20170126

Dissociation between sustained single-neuron spiking β-rhythmicity and transient β-LFP oscillations in primate motor cortex

Some of my thesis work has just been published!

Rule et al. 2017 explores the neurophysiology of beta (β) oscillations in primates, especially how single-neuron activity relates to population activity reflected in local field potentials (a.k.a. "brain waves").

β (~20 Hz) oscillations occur in frontal cortex. We've known about them for about a century, but still don't understand how they work or what they do. β-wave activity is related to "holding steady", so to speak.

β is dysregulated in Parkinson's, in which movements are slowed or stopped. β is also reduced relative to slow-wave activity (θ) in ADHD, a disorder associated with motor restlessness and hyperactivity.

I looked at β oscillations during movement preparation, where β seems to play a role in stabilizing a planned movement. We found that single neurons had very little relationship to the β-LFP brain waves. However! This appears to be for a good reason: the firing frequencies of neurons store information about the upcoming movement, and so are diverse and cannot lock to a single frequency.

Anyone who's played in an orchestra knows that when notes are just slightly out of tune, you get interference patterns called beats. The same thing is happening in the brain, where many neurons firing at slightly different "pitches" cause β-LFP fluctuations, even though the underlying neural activity is constant.
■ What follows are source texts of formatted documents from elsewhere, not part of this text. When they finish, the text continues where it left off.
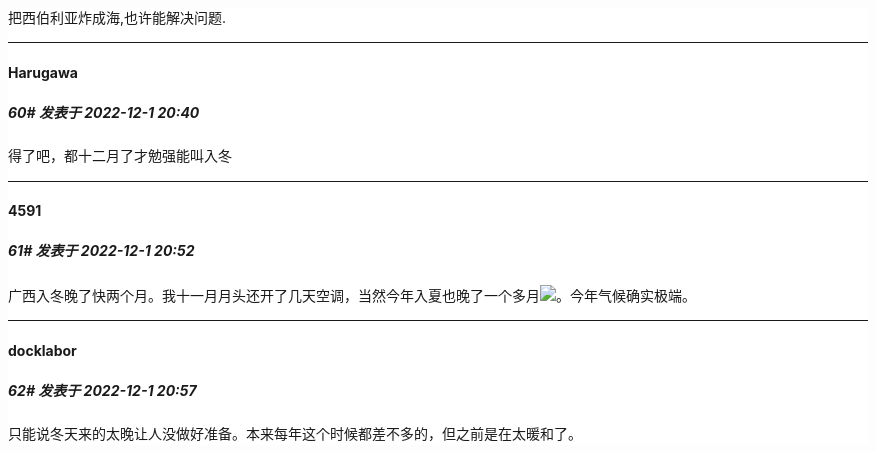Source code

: 把西伯利亚炸成海,也许能解决问题.

*****

####  Harugawa  
##### 60#       发表于 2022-12-1 20:40

得了吧，都十二月了才勉强能叫入冬



*****

####  4591  
##### 61#       发表于 2022-12-1 20:52

广西入冬晚了快两个月。我十一月月头还开了几天空调，当然今年入夏也晚了一个多月<img src="https://static.saraba1st.com/image/smiley/face2017/026.png" referrerpolicy="no-referrer">。今年气候确实极端。

*****

####  docklabor  
##### 62#       发表于 2022-12-1 20:57

只能说冬天来的太晚让人没做好准备。本来每年这个时候都差不多的，但之前是在太暖和了。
This result provides a new explanation for how β-waves can appear as "transients" during motor steady-state: the fluctuations are cased by "beating", rather than changes in the β activity in the individual neurons. This differs from the prevailing theory for the origin of β transients in more posterior brain regions.

Optogenetic Stimulation Shifts the Excitability of Cerebral Cortex from Type I to Type II: Oscillation Onset and Wave Propagation

A new paper by Stewart Heitmann et al. could help us understand what happens when we stimulate cerebral cortex in primates using optogenetics. Modeling how the brain responds to stimulation is important for learning how to use this new technology to control neural activity.
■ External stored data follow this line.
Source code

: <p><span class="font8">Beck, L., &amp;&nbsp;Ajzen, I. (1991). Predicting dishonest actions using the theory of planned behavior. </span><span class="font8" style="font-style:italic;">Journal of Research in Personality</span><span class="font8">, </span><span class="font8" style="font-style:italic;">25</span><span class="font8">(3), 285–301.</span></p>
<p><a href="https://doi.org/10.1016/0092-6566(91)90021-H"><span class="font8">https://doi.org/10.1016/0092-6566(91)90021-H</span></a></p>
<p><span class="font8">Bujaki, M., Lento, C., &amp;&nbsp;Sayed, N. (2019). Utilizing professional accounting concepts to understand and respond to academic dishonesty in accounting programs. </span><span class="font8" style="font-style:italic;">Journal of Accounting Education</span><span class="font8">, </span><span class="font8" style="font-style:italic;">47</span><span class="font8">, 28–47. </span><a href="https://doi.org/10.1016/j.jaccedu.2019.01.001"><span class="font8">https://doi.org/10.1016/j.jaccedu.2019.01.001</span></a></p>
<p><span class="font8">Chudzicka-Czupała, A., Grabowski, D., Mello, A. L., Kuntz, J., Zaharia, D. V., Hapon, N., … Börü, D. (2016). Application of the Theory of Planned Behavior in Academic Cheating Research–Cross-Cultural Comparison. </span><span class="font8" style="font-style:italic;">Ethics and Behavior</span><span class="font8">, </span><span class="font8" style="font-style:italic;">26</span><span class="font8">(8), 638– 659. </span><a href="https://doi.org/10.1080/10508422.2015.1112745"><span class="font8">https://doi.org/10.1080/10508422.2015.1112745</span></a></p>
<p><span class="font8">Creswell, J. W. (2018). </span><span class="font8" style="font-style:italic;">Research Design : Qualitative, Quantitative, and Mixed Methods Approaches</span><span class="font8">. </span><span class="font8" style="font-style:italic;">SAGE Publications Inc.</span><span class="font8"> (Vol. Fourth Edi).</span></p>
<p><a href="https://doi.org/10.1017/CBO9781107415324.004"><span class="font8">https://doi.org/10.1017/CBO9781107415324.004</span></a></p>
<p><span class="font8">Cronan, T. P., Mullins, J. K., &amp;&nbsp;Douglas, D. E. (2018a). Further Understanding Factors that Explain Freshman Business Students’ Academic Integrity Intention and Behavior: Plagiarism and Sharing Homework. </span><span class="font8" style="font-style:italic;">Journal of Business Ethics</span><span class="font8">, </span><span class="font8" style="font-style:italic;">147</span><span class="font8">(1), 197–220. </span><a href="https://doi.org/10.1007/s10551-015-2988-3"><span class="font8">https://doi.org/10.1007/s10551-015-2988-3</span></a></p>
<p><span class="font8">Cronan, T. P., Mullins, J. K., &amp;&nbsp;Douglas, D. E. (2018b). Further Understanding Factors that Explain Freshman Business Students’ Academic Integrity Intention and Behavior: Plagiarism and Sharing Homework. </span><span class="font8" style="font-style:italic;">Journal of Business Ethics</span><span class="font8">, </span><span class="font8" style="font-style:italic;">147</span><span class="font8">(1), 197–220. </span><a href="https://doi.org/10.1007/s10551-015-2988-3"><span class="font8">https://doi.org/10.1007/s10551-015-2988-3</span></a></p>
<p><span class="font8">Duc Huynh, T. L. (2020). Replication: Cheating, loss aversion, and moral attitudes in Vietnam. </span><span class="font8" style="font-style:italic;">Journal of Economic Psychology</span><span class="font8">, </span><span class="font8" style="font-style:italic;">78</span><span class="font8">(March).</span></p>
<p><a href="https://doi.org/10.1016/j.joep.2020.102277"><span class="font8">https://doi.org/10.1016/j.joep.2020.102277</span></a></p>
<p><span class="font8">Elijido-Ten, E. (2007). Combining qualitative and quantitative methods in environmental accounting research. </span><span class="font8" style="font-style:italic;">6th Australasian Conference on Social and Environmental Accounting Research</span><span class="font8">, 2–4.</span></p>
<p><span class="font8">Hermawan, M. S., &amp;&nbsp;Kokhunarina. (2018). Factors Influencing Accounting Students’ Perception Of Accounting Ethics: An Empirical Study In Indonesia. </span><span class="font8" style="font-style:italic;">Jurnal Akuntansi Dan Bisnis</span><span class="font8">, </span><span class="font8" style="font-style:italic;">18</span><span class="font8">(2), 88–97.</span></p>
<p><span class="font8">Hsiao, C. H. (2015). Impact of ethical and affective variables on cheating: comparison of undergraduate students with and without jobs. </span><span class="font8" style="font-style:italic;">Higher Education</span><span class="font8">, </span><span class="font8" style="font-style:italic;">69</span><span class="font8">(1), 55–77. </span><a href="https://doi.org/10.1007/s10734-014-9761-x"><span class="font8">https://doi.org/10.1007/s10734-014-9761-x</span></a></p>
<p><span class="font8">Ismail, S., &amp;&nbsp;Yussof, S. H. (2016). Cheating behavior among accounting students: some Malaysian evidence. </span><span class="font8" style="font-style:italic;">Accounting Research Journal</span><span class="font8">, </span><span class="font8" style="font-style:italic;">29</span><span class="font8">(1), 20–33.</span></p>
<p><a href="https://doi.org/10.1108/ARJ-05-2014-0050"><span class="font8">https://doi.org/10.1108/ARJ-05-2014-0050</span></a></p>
Optogenetic stimulation elicits gamma (~50 Hz) oscillations, the amplitude of which grows with the intensity of light stimulation. However, traveling waves away from the stimulation site also emerge.

It's difficult to reconcile oscillatory and traveling-wave dynamics in neural field models, but Heitmann et al. arrive at a surprising and testable prediction: the observed effects can be explained by paradoxical recruitment of inhibition at low levels of stimulation, which changes cortex from a wave-propagating medium to an oscillator. (Excitation later overwhelms inhibition, giving rise to the observed gamma oscillations.)